Efficient Data Selection for Domain Adaptation of ASR Using Pseudo-Labels and Multi-Stage Filtering
This addresses the problem of limited labeled data and computational resources for small organizations adapting ASR models to specific domains, though it is incremental as it builds on existing pseudo-labeling and filtering techniques.
The paper tackles efficient domain adaptation for ASR by proposing a multi-stage filtering method using pseudo-labels from Whisper and Zipformer models, reducing the required training data from 7500 hours to 100 hours while maintaining a 12.3% WER on call center data.

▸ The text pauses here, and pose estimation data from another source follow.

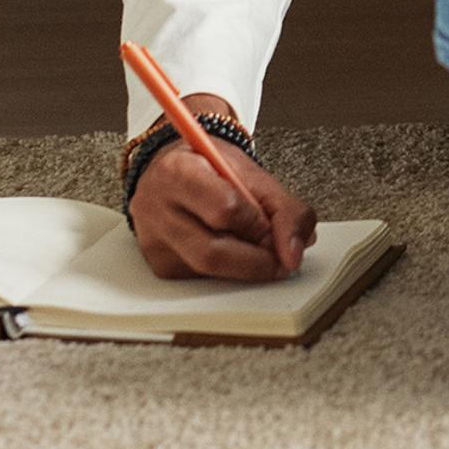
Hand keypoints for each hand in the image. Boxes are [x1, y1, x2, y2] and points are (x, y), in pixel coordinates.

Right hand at [128, 93, 313, 282]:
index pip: (225, 208)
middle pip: (212, 252)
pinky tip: (234, 252)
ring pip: (207, 271)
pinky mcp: (159, 265)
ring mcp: (154, 240)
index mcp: (178, 172)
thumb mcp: (252, 173)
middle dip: (256, 260)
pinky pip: (201, 279)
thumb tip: (295, 251)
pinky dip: (227, 272)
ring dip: (245, 268)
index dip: (258, 224)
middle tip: (279, 256)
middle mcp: (157, 208)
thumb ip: (284, 208)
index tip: (276, 229)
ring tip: (260, 252)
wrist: (175, 169)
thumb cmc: (211, 168)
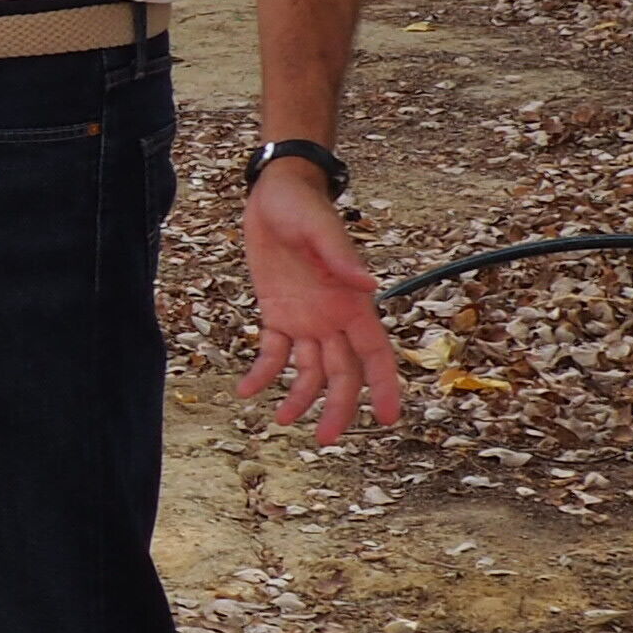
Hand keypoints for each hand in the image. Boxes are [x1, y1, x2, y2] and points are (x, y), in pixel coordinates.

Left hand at [234, 164, 401, 443]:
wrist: (273, 195)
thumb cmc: (303, 207)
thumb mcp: (320, 228)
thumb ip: (340, 257)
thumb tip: (367, 286)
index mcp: (352, 303)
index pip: (376, 354)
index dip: (383, 386)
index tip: (386, 419)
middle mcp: (333, 318)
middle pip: (342, 372)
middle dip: (337, 407)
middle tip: (324, 438)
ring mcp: (305, 319)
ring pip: (309, 370)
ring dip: (299, 397)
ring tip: (280, 420)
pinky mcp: (276, 313)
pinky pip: (272, 351)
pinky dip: (261, 372)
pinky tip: (246, 389)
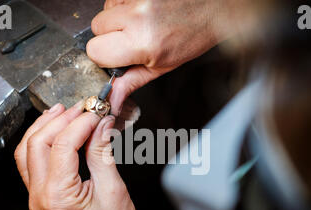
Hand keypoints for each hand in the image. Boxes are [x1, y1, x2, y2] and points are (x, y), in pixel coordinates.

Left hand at [14, 102, 142, 209]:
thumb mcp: (113, 189)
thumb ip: (102, 152)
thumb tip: (101, 123)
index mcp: (58, 196)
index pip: (63, 145)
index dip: (81, 122)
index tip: (97, 111)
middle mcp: (40, 197)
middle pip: (38, 143)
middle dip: (60, 120)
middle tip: (83, 107)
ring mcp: (36, 198)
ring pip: (27, 151)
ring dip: (43, 128)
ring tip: (64, 111)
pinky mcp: (39, 197)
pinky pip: (30, 163)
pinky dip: (40, 143)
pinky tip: (53, 132)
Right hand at [87, 0, 234, 111]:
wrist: (215, 5)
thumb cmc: (194, 35)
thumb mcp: (163, 66)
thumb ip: (132, 81)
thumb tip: (112, 99)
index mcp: (144, 42)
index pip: (95, 50)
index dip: (104, 55)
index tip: (116, 55)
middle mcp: (139, 15)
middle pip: (96, 27)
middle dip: (110, 34)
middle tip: (133, 37)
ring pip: (105, 9)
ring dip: (119, 15)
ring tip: (144, 20)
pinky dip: (127, 2)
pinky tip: (145, 8)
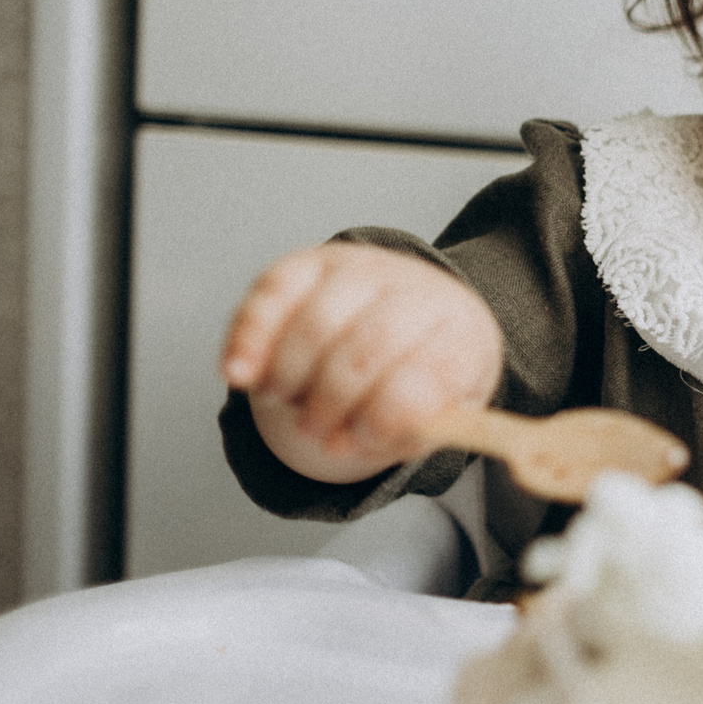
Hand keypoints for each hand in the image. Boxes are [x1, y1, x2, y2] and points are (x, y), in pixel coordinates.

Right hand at [220, 242, 503, 484]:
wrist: (418, 319)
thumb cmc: (426, 376)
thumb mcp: (439, 413)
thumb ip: (410, 430)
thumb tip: (355, 439)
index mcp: (464, 334)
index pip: (432, 371)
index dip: (388, 415)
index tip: (358, 442)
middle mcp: (420, 290)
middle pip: (370, 345)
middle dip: (332, 399)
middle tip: (314, 430)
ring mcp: (367, 269)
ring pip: (319, 319)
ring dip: (290, 372)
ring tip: (284, 403)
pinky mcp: (316, 261)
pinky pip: (276, 291)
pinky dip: (249, 335)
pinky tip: (239, 372)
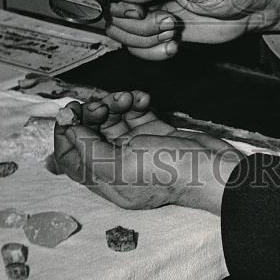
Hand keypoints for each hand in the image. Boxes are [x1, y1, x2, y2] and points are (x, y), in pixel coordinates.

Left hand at [52, 89, 240, 214]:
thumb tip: (67, 129)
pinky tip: (144, 98)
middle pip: (90, 133)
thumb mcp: (119, 165)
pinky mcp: (153, 132)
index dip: (66, 132)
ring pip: (112, 119)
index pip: (70, 156)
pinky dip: (135, 102)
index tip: (71, 111)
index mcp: (104, 180)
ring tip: (128, 98)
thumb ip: (88, 149)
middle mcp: (117, 164)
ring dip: (116, 102)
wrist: (212, 167)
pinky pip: (134, 112)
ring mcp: (136, 147)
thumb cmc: (168, 171)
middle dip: (94, 112)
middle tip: (104, 104)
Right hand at [98, 0, 279, 60]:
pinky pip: (138, 48)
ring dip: (145, 39)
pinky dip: (152, 52)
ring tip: (172, 32)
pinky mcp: (159, 30)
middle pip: (113, 10)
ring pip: (123, 32)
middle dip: (136, 24)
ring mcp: (152, 9)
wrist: (252, 9)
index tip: (139, 10)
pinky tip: (173, 46)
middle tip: (167, 22)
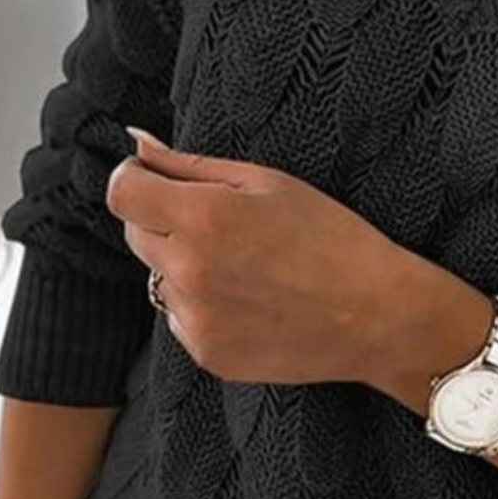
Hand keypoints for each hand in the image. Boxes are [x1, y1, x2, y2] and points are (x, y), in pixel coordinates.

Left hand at [108, 127, 414, 385]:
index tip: (152, 177)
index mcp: (203, 217)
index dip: (133, 178)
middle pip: (134, 232)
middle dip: (161, 218)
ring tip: (244, 266)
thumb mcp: (266, 182)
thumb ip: (190, 164)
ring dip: (182, 265)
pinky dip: (202, 305)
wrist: (376, 315)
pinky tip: (251, 300)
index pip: (120, 191)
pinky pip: (180, 318)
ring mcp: (195, 318)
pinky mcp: (206, 353)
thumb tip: (138, 144)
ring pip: (157, 278)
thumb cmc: (332, 237)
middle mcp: (189, 270)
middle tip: (218, 221)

Fine-tuning pretrained ASR models for specific domains is challenging for small organizations with limited labeled data and computational resources. Here, we explore different data selection pipelines and propose a robust approach that improves ASR adaptation by filtering pseudo-labels generated using Whisper (encoder-decoder) and Zipformer (transducer) models. Our approach integrates multiple selection strategies -- including word error rate (WER) prediction, named entity recognition (NER), and character error rate (CER) analysis -- to extract high-quality training segments. We evaluate our method on Whisper and Zipformer using a 7500-hour baseline, comparing it to a CER-based approach relying on hypotheses from three ASR systems. Fine-tuning on 7500 hours of pseudo-labeled call center data achieves 12.3% WER, while our filtering reduces the dataset to 100 hours (1.4%) with similar performance; a similar trend is observed on Fisher English.